▸ The data
******************************
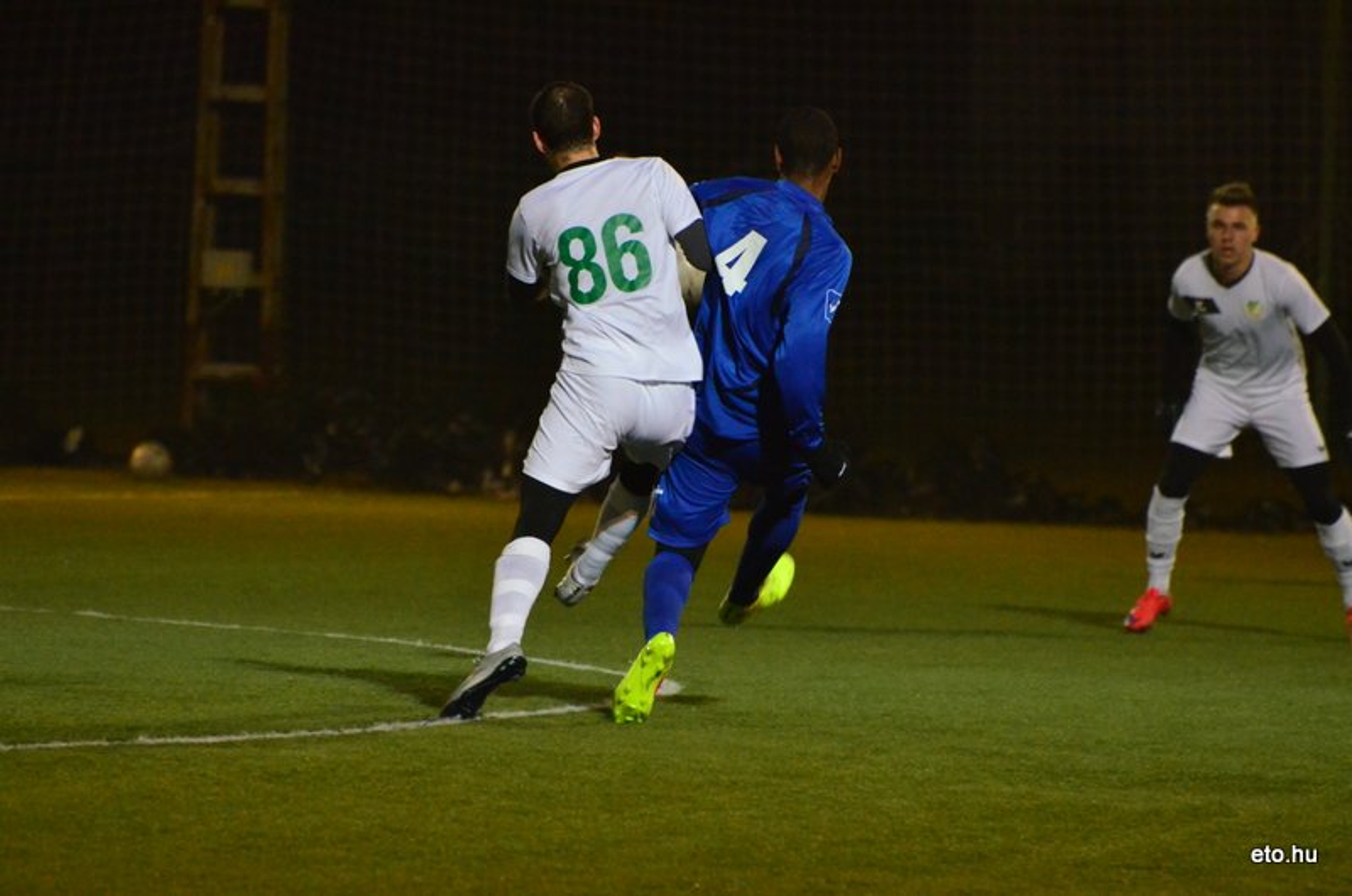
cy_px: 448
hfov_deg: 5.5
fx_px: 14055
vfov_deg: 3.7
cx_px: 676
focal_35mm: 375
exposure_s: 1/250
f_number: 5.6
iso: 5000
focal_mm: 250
******************************
▸ Exercise details
Each record has to be set down verbatim, and the pictures must not appear in the copy.

▸ Output of the task
cy_px: 448
hfov_deg: 5.5
fx_px: 14055
vfov_deg: 3.7
cx_px: 676
focal_35mm: 375
exposure_s: 1/250
f_number: 5.6
iso: 5000
focal_mm: 250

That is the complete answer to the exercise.